Understand that in the real world of complex criminal investigations, law enforcement officers do not announce a criminal probe and a lengthy grand jury investigation if they expect to come up dry and not return an indictment. There is no way that the created media about the investigation would ever happen if James and Vance did not believe they would end up with a major prosecution of either Trump and/or the Trump Organization. Additionally, in the past months there had been stories about prominent lawyers leaving private practice to work in Cyrus Vance’s office to be part of this probe. These highly respected trial lawyers would only be going back to government if they thought they would be part of a historic prosecution.

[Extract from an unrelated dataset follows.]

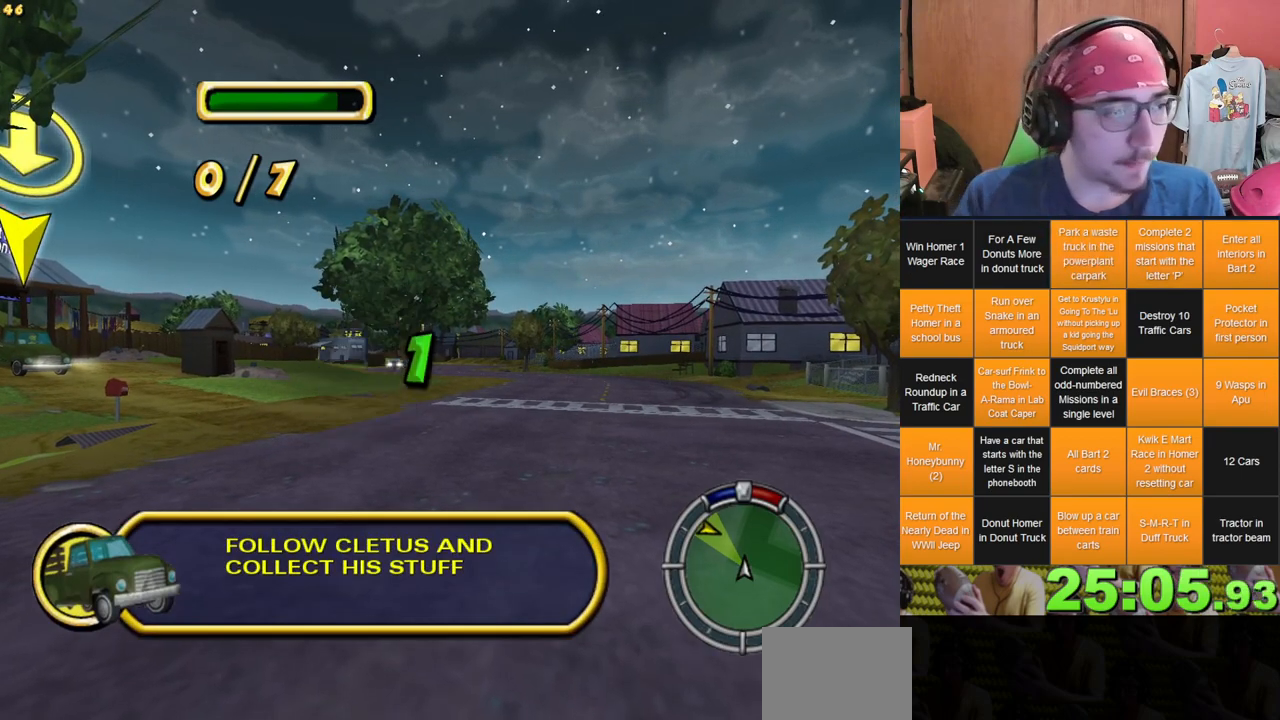
{"dt_ms": 500, "buttons": [], "left_stick": "center", "right_stick": "center", "events": []}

The type of grand jury that Vance and James are convening is called an investigative grand jury. Although it is more time-consuming, the investigative grand jury provides the prosecution with a number of tactical advantages it would not otherwise have: 1) it allows the prosecution to lock a reluctant witness into certain testimony under oath, so that if the witness ever recants at trial the prosecution can read the grand jury testimony to the trial jury as substantive evidence; 2) the prosecution can require reluctant witnesses who do not want to hurt the target of the investigation to testify before the grand jury even if the witness declines to be interviewed by a detective outside the grand jury. When people are asked questions subject to the law of perjury they will frequently admit to facts which may hurt the target because they don’t want to be criminally charged with perjury; 3) sometimes the investigative grand jury stumbles on other crimes during the testimony; and 4) the grand jury can also obtain evidence of wrongdoing by an associate of the target which will put enough pressure on the associate to become a cooperating witness in order to minimize their criminal exposure.
The person identified in the media as to the most critical witness against Trump in the Trump Organization is Allen Weisselberg, the longtime CFO for all the Trump enterprises. If there is proof of fraudulent activities and/or tax violations, Mr. Weisselberg might be right in the middle of it and he would have knowledge if others were involved, including Donald Trump. Weisselberg becoming a cooperating witness may not be essential to a criminal prosecution, but Trump should hope that the old Hudson County adage does not come to pass: “You are indicted by your enemies but convicted by your friends.”
During the past two weeks, the possibility of a criminal prosecution against Donald Trump has morphed from the theoretical to the real. I suspect in the next few months the vise will only tighten and it will be harder to breathe.